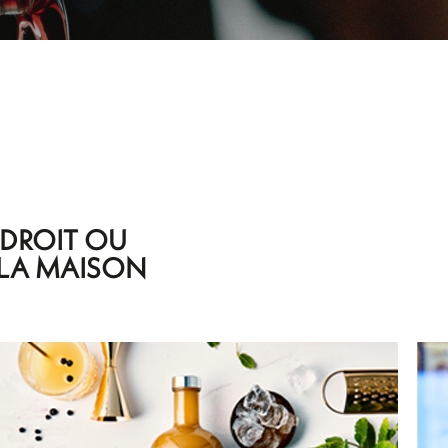
NDROIT OU
 LA MAISON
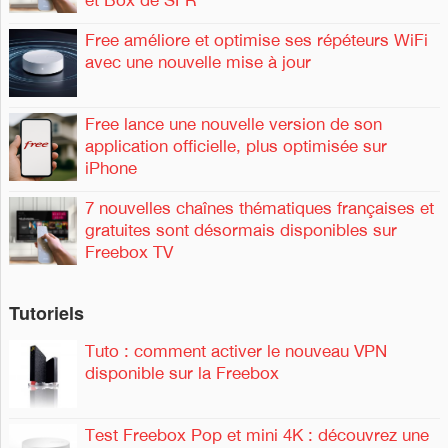
et Box de SFR
:
Free améliore et optimise ses répéteurs WiFi
avec une nouvelle mise à jour
Free lance une nouvelle version de son
application officielle, plus optimisée sur
iPhone
7 nouvelles chaînes thématiques françaises et
gratuites sont désormais disponibles sur
Freebox TV
Tutoriels
Tuto : comment activer le nouveau VPN
disponible sur la Freebox
Test Freebox Pop et mini 4K : découvrez une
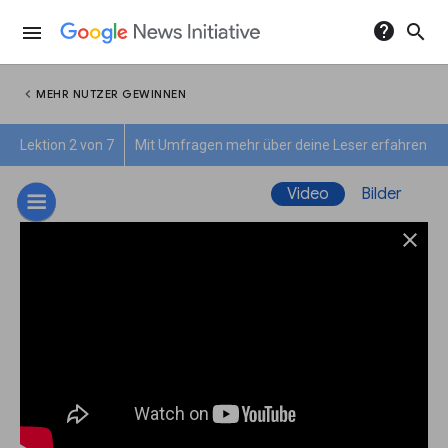
help
search
menu
chevron_left
MEHR NUTZER GEWINNEN
Lektion 2 von 7
Mit Umfragen mehr über deine Leser erfahren
Video
Bilder
close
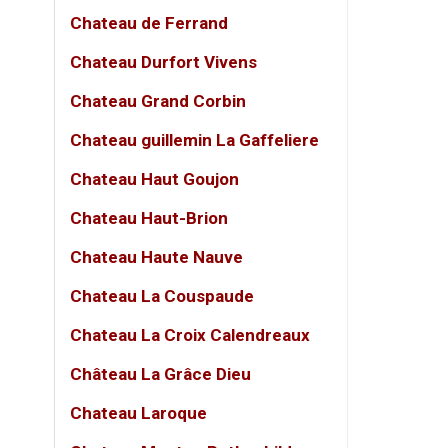
Màu 
Chateau de Ferrand
Nhiệt
Chateau Durfort Vivens
Thiết
Chateau Grand Corbin
Chateau guillemin La Gaffeliere
Hương
Chateau Haut Goujon
Mũi
Chateau Haut-Brion
Vị r
Chateau Haute Nauve
Hậu
Chateau La Couspaude
Chateau La Croix Calendreaux
Quy tr
Château La Grâce Dieu
Baglie
Chateau Laroque
không 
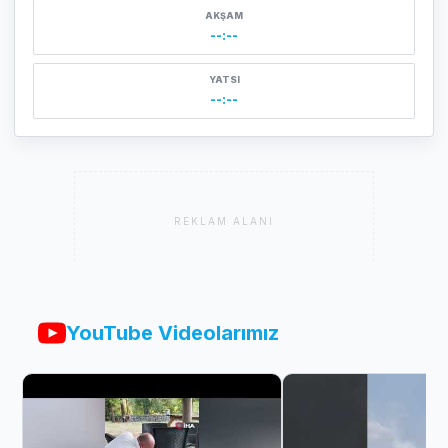
AKŞAM
--:--
YATSI
--:--
REKLAM ALANI
YouTube Videolarımız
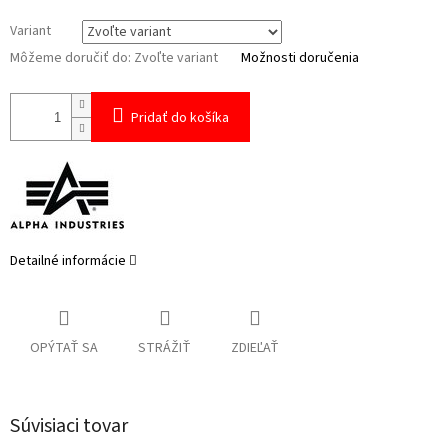
Variant
Môžeme doručiť do:
Zvoľte variant
Možnosti doručenia
Pridať do košíka
Detailné informácie
OPÝTAŤ SA
STRÁŽIŤ
ZDIEĽAŤ
Súvisiaci tovar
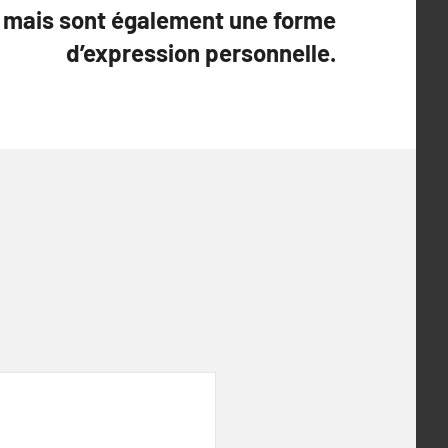
 mais sont également une forme
d’expression personnelle.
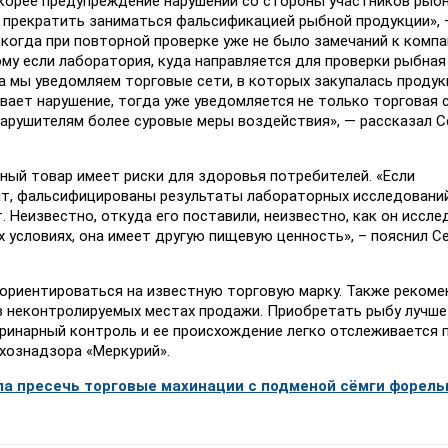
 скорее предупреждение нарушений со стороны участников рыб
и прекратить заниматься фальсификацией рыбной продукции»,
, когда при повторной проверке уже не было замечаний к компа
му если лаборатория, куда направляется для проверки рыбная
а мы уведомляем торговые сети, в которых закупалась продук
ает нарушение, тогда уже уведомляется не только торговая с
арушителям более суровые меры воздействия», — рассказал С
ный товар имеет риски для здоровья потребителей. «Если
ит, фальсифицированы результаты лабораторных исследований
. Неизвестно, откуда его поставили, неизвестно, как он иссле
 условиях, она имеет другую пищевую ценность», – пояснил С
ориентироваться на известную торговую марку. Также рекоме
 в неконтролируемых местах продажи. Приобретать рыбу лучше
еринарный контроль и ее происхождение легко отслеживается 
хознадзора «Меркурий».
ла пресечь торговые махинации с подменой сёмги форел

• **Exercise**
Give the data above back unchanged, except for the pictures.

• **Exercise solution**
NDROIT OU
 LA MAISON
et Box de SFR
:
Free améliore et optimise ses répéteurs WiFi
avec une nouvelle mise à jour
Free lance une nouvelle version de son
application officielle, plus optimisée sur
iPhone
7 nouvelles chaînes thématiques françaises et
gratuites sont désormais disponibles sur
Freebox TV
Tutoriels
Tuto : comment activer le nouveau VPN
disponible sur la Freebox
Test Freebox Pop et mini 4K : découvrez une
help
search
menu
chevron_left
MEHR NUTZER GEWINNEN
Lektion 2 von 7
Mit Umfragen mehr über deine Leser erfahren
Video
Bilder
close
Màu 
Chateau de Ferrand
Nhiệt
Chateau Durfort Vivens
Thiết
Chateau Grand Corbin
Chateau guillemin La Gaffeliere
Hương
Chateau Haut Goujon
Mũi
Chateau Haut-Brion
Vị r
Chateau Haute Nauve
Hậu
Chateau La Couspaude
Chateau La Croix Calendreaux
Quy tr
Château La Grâce Dieu
Baglie
Chateau Laroque
không 
AKŞAM
--:--
YATSI
--:--
REKLAM ALANI
YouTube Videolarımız
Variant
Môžeme doručiť do:
Zvoľte variant
Možnosti doručenia
Pridať do košíka
Detailné informácie
OPÝTAŤ SA
STRÁŽIŤ
ZDIEĽAŤ
Súvisiaci tovar
 mais sont également une forme
d’expression personnelle.
 скорее предупреждение нарушений со стороны участников рыб
и прекратить заниматься фальсификацией рыбной продукции»,
, когда при повторной проверке уже не было замечаний к компа
му если лаборатория, куда направляется для проверки рыбная
а мы уведомляем торговые сети, в которых закупалась продук
ает нарушение, тогда уже уведомляется не только торговая с
арушителям более суровые меры воздействия», — рассказал С
ный товар имеет риски для здоровья потребителей. «Если
ит, фальсифицированы результаты лабораторных исследований
. Неизвестно, откуда его поставили, неизвестно, как он иссле
 условиях, она имеет другую пищевую ценность», – пояснил С
ориентироваться на известную торговую марку. Также рекоме
 в неконтролируемых местах продажи. Приобретать рыбу лучше
еринарный контроль и ее происхождение легко отслеживается 
хознадзора «Меркурий».
ла пресечь торговые махинации с подменой сёмги форел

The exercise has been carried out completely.